Fabienne
Benoit
Vice-présidente Ventes aux commercial et développement des affaires - Compagnie d'Assurance titres Chicago Canada
septembre 2016 - Immobilier commercial
Article

L’assurance titres, encore méconnue au Québec, couvre bien plus que certaines irrégularités de titres. Elle pourra par exemple couvrir des empiétements, la non-concordance entre le cadastre et l’occupation, des hypothèques légales de la construction, des éléments liés au zonage municipal et plusieurs autres situations. Qu’en est-il par ailleurs des droits de mutation impayés ?

 

Rappelons qu’avant le dépôt du budget du gouvernement provincial, le 17 mars 2016, la Loi concernant les droits sur les mutations immobilières établissait notamment que le droit de mutation perçu par les municipalités du Québec à la suite du transfert d’un immeuble devenait exigible au moment de l’inscription de l’acte de transfert au registre foncier.

 

Or, certaines des mesures annoncées à ce budget et entrées en vigueur le lendemain, soit le 18 mars 2016, prévoient que ce droit de mutation est maintenant exigible non plus depuis l’inscription au registre foncier, mais depuis l’acte de transfert.

 

Par exemple, une compagnie qui souhaitait acheter un immeuble le 20 juin dernier a choisi de le faire par l’acquisition des actions de la compagnie déjà inscrite au titre (puisqu’il s’agissait d’une compagnie prête-nom) et du transfert concomitant de l’immeuble sans publier l’acte. Avec les nouvelles mesures, elle a maintenant l’obligation d’en aviser la municipalité concernée dans le délai prévu et ne peut plus prétendre n’avoir aucun droit à payer au seul motif que l’acte n’aurait pas été publié au registre foncier.

 

Certains transferts hors titres pourraient quand même profiter d’une exonération de paiement prévue à la loi, mais non de divulgation.
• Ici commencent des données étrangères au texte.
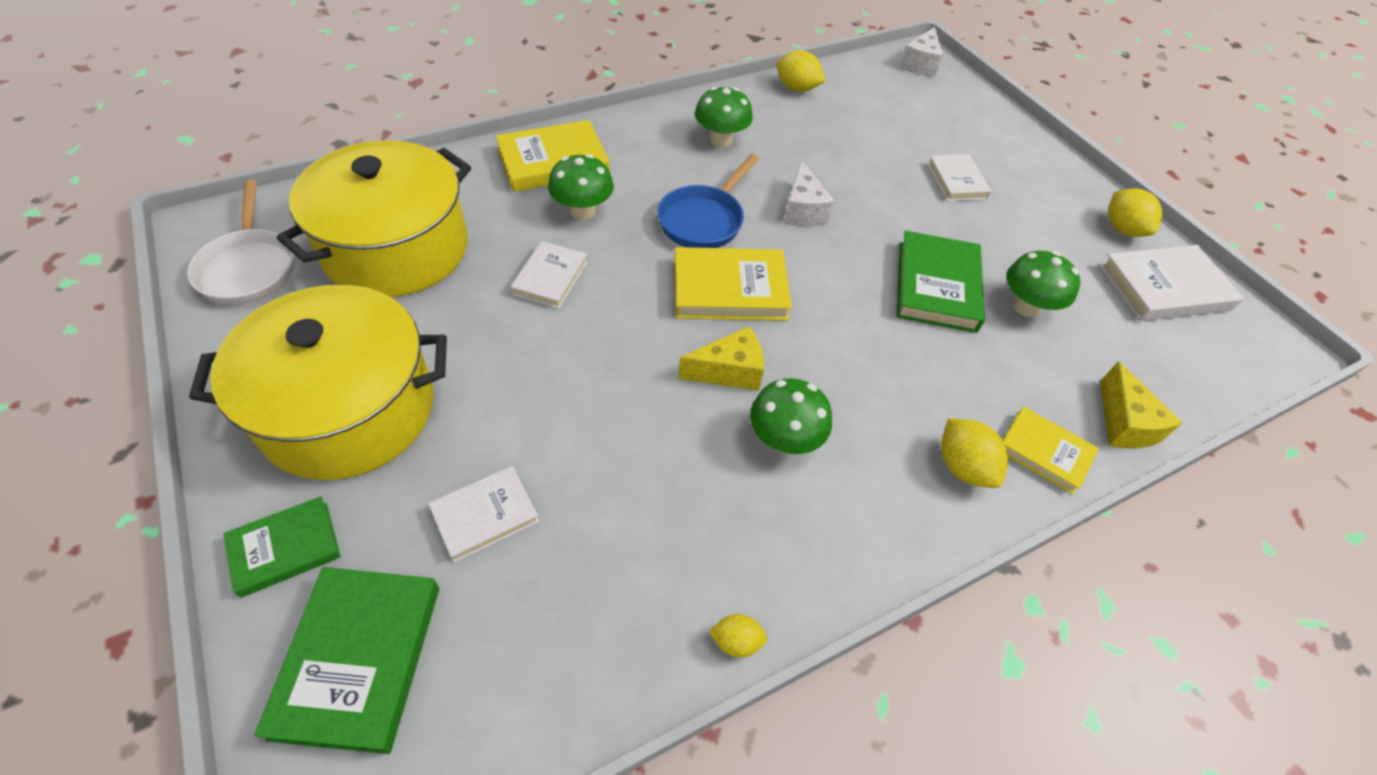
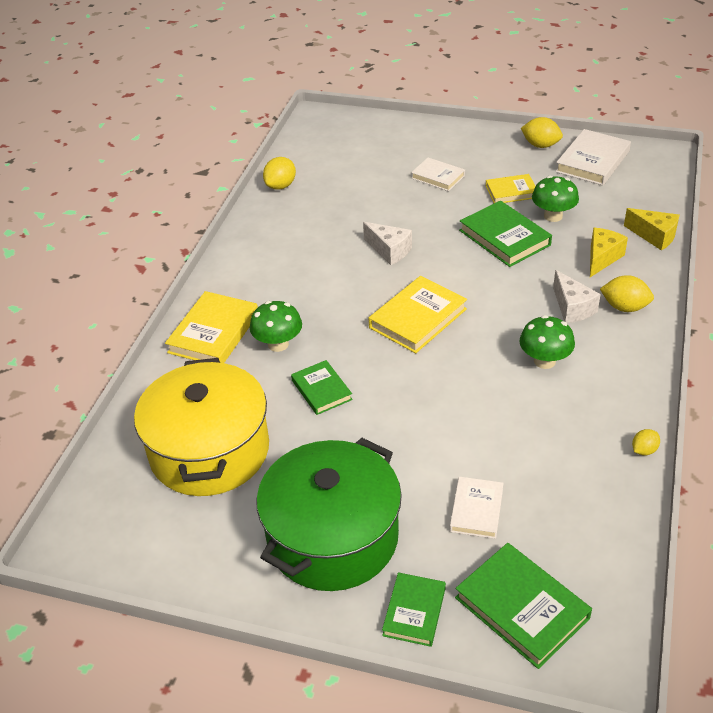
camera: 40 degrees left, 10 degrees down
(249, 267) = (139, 536): white pan -> none
(349, 409) = (332, 537): yellow pot -> green pot
(550, 278) = (321, 390): white book -> green book
(704, 220) = (349, 296): blue pan -> none
(721, 140) = (287, 246): green mushroom -> none
(729, 371) = (477, 355): yellow cheese -> yellow cheese (602, 258)
(796, 88) = (281, 186): yellow lemon -> yellow lemon turned 45 degrees counterclockwise
(920, 64) = (325, 123): white cheese -> white cheese (572, 308)
(1044, 452) = (643, 274): yellow book -> yellow book (511, 192)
Notez que les exonérations ont aussi fait l’objet de modifications importantes.

 

Pour les tiers, il est aisé de vérifier les inscrip­tions au registre foncier et l’état des taxes foncières qui en résulte. Mais qu’en est-il des transferts non publiés qui n’engendraient aupa­ravant aucun droit de mutation ? En matière de vérification diligente, les juristes devront être encore plus prudents et informer leurs clients de ces nouvelles mesures, puisque des droits de mutation impayés confèrent aux municipalités le pouvoir d’imposer une pénalité et de publier une hypothèque légale contre la propriété, laquelle aura priorité sur l’hypo­thèque conventionnelle et deviendra aussi la responsabilité du propriétaire de l’immeuble. Non seulement vous ne serez pas heureux de recevoir une telle facture, mais votre prêteur pourrait aussi vous mettre en défaut aux termes de votre prêt !

 

L’assurance titres peut-elle couvrir ce genre d’incertitude ? Sous réserve des modalités de la police d’assurance titres et si le droit de mutation a pris naissance avant la date de la police, et qu’il découle donc d’une transaction antérieure, l’assurance titres couvrira généralement le prêteur et le propriétaire pour la perte ou le dommage réel subi en raison, par exemple, de la perte de la priorité du rang hypothécaire quant au prêteur et de l’inscription d’une hypothèque légale créant une priorité quant au propriétaire.

 

Comme ces mesures sont tout à fait nouvelles, le risque qu’une telle situation survienne est d’autant plus élevé.

 

Au moment de votre prochain achat ou financement immobilier, pensez à l’assurance titres pour couvrir les risques associés aux titres, mais bien plus encore !

 

 

N.D.L.R. Au moment de la rédaction de cet article, la loi n’avait pas encore été modifiée, mais les mesures devaient quand même être appliquées.